The limitation in our study is that the inter-ethnic differences in brain structures can be large. We cannot draw a conclusion that gene and developmental environment which one dominantly determined the different pattern of sex differences between Tibetan and Han brains. Brain morphological differences between populations of different origins have been found in early neonate life  and in adults in terms of whole brain and region-specific volume [62-64]. Our previous study has revealed that, compared with Han subjects living at lowlands, Tibetans living on the Qinghai-Tibetan Plateau were associated with structural modifications in cortical thicknesses, curvature, and sulcus . Therefore, the global brain differences between these two populations may underlie the different pattern of sex differences between Tibetan and Han brains. The another limitation of this study is that we did not conduct neuropsychiatric tests in Han subjects, and thus cannot compare the neuropsychiatric ability between Tibetans and Han subjects.

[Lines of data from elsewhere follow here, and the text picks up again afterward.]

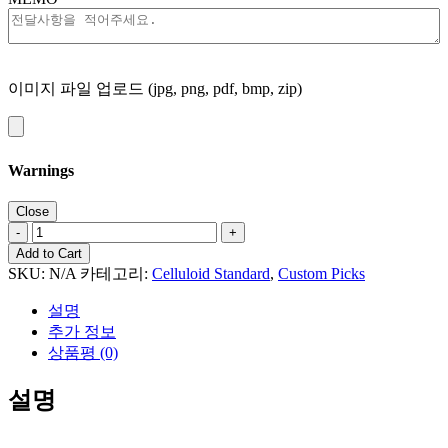
이미지 파일 업로드 (jpg, png, pdf, bmp, zip)
Warnings
셀
룰
Add to Cart
로
SKU:
N/A
카테고리:
Celluloid Standard
,
Custom Picks
이
설명
드
추가 정보
딥
상품평 (0)
블
루
설명
펄
스
탠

In our study, females showed significant decreases of GM volume in the left pars opercularis and pars triangularis of Broca’s area, and GM volume in the left pars opercularis in Tibetans had a significant positive correlation with forward digit span performance. Previous study has found an association between impaired forward digit span performance and ischemia in pars opercularis . Moreover, stimulation of left Broca's area interfered with digit span, producing significantly more item than order errors . Forward digit span is a kind of verbal phonological short-term memory. MRI studies on articulatory suppression indicated that pars opercularis was involved in phonological short term-memory [67, 68]. Patients, who had a disability to make phonological judgements, showed lesions in the left Broca’s area . Therefore, the decreased GM volume of left pars opercularis of Broca area may be associated with poor phonological short term-memory in Tibetan females.